'''

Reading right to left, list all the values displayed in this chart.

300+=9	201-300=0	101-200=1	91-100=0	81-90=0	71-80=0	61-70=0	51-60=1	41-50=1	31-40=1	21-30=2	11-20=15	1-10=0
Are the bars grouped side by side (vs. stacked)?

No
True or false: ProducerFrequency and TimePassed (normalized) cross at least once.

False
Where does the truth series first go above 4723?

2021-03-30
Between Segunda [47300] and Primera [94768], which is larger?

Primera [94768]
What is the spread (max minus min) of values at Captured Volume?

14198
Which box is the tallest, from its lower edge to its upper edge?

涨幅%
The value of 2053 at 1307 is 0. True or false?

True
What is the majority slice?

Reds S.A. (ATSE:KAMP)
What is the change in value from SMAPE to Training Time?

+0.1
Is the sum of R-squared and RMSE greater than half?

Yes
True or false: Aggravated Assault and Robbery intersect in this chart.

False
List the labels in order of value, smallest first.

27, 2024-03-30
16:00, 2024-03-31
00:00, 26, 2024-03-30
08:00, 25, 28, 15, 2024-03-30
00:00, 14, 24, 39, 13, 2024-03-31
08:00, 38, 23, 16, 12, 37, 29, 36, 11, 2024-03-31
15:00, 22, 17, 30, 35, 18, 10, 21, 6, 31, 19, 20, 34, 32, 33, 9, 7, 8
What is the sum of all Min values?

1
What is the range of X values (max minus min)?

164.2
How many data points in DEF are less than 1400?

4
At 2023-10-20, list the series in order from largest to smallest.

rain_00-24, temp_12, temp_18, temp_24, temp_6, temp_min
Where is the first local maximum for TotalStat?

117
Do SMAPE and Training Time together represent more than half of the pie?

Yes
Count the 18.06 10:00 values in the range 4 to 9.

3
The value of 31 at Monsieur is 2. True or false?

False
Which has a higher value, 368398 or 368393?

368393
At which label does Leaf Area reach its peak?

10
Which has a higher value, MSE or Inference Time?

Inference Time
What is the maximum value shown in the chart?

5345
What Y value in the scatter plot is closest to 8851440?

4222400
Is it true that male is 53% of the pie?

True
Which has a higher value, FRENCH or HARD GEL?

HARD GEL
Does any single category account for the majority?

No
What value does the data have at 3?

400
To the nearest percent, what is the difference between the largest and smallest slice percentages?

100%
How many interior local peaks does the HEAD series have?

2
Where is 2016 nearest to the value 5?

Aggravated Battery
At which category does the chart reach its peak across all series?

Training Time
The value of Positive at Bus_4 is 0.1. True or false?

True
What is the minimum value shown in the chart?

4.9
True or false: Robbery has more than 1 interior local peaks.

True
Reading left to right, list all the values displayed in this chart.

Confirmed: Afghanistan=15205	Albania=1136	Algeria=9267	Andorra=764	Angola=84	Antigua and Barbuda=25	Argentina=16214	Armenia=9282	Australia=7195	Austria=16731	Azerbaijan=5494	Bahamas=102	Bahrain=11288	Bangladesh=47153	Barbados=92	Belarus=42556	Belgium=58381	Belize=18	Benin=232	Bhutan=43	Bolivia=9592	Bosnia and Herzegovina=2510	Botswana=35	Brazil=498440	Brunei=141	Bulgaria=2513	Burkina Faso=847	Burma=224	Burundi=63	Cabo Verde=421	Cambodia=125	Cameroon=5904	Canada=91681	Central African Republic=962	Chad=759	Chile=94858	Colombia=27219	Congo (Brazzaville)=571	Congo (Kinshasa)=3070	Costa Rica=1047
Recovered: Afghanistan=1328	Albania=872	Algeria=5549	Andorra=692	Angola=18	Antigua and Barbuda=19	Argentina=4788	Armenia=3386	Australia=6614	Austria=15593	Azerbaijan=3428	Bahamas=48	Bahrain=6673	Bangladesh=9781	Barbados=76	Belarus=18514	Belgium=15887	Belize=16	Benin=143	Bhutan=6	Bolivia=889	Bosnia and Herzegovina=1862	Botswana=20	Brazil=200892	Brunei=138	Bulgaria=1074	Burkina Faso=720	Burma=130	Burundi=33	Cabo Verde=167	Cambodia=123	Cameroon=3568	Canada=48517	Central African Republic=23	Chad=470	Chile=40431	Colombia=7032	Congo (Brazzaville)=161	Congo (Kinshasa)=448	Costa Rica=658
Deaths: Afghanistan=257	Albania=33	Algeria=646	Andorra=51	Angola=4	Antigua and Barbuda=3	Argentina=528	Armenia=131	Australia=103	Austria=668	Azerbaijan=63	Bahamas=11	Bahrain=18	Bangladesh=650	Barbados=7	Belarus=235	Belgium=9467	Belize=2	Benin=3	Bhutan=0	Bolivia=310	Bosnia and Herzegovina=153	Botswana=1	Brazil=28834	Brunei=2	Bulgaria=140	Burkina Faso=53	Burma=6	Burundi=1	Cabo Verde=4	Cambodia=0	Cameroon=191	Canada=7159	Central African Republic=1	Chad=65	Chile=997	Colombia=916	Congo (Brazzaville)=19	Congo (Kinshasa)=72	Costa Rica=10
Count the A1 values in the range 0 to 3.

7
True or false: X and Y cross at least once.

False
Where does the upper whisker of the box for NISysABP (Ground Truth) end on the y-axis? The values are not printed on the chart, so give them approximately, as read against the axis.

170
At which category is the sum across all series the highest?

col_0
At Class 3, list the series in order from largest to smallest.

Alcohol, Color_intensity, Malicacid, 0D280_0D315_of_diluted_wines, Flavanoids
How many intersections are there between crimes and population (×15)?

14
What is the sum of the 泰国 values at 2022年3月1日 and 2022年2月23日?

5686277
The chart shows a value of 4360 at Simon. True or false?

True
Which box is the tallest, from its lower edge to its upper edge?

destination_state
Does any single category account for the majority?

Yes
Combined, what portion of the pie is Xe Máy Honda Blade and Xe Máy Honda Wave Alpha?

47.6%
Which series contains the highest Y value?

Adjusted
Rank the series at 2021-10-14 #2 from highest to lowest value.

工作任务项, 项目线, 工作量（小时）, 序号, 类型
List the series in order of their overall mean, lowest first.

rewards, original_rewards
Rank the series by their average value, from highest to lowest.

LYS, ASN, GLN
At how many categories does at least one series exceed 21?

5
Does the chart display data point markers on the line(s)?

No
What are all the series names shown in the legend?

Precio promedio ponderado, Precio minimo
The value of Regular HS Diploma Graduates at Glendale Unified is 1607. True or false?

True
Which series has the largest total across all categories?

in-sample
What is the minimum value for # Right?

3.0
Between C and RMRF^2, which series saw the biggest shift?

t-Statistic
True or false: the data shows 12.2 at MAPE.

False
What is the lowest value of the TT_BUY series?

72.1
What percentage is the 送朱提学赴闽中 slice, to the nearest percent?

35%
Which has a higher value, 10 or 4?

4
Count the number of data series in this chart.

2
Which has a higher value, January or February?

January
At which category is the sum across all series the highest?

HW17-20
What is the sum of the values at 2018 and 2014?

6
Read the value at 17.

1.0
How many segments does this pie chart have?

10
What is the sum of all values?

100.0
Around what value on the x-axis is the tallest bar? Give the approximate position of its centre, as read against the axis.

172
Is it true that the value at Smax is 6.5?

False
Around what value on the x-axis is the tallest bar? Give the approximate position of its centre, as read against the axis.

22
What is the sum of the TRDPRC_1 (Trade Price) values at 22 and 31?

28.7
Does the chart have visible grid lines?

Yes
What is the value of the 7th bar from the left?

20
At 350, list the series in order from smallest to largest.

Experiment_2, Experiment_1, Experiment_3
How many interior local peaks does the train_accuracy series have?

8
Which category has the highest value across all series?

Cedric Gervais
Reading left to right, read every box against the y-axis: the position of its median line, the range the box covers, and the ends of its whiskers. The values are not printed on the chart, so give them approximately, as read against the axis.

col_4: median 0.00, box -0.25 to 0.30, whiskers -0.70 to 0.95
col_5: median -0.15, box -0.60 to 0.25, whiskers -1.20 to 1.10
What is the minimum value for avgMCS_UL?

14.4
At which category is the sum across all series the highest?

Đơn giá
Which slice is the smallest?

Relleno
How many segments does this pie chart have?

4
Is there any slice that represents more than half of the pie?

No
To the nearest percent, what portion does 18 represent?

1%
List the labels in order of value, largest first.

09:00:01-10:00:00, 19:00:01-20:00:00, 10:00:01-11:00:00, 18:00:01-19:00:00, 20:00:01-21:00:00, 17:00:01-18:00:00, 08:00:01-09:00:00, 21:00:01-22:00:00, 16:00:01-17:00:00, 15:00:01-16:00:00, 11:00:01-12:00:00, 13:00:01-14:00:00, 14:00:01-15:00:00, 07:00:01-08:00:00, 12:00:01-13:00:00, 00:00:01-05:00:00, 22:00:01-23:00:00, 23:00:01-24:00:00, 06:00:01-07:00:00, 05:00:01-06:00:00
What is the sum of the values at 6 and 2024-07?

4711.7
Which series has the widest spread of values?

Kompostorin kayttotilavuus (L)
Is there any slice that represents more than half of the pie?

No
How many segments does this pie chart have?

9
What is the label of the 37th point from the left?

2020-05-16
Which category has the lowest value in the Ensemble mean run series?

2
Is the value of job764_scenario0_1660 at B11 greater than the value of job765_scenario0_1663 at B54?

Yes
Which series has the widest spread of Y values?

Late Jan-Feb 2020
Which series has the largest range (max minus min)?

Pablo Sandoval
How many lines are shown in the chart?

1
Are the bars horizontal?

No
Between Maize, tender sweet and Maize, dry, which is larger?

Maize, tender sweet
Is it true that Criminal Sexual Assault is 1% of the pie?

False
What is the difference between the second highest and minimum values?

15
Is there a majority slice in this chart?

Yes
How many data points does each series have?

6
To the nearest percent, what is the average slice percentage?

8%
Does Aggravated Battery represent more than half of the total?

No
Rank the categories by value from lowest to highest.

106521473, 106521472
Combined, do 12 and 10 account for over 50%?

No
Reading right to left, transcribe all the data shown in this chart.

'''

To-do item
Count the lines of the items that contain the string "Inference", treating uppercase and lowercase as different, and give only that number.

Answer box
2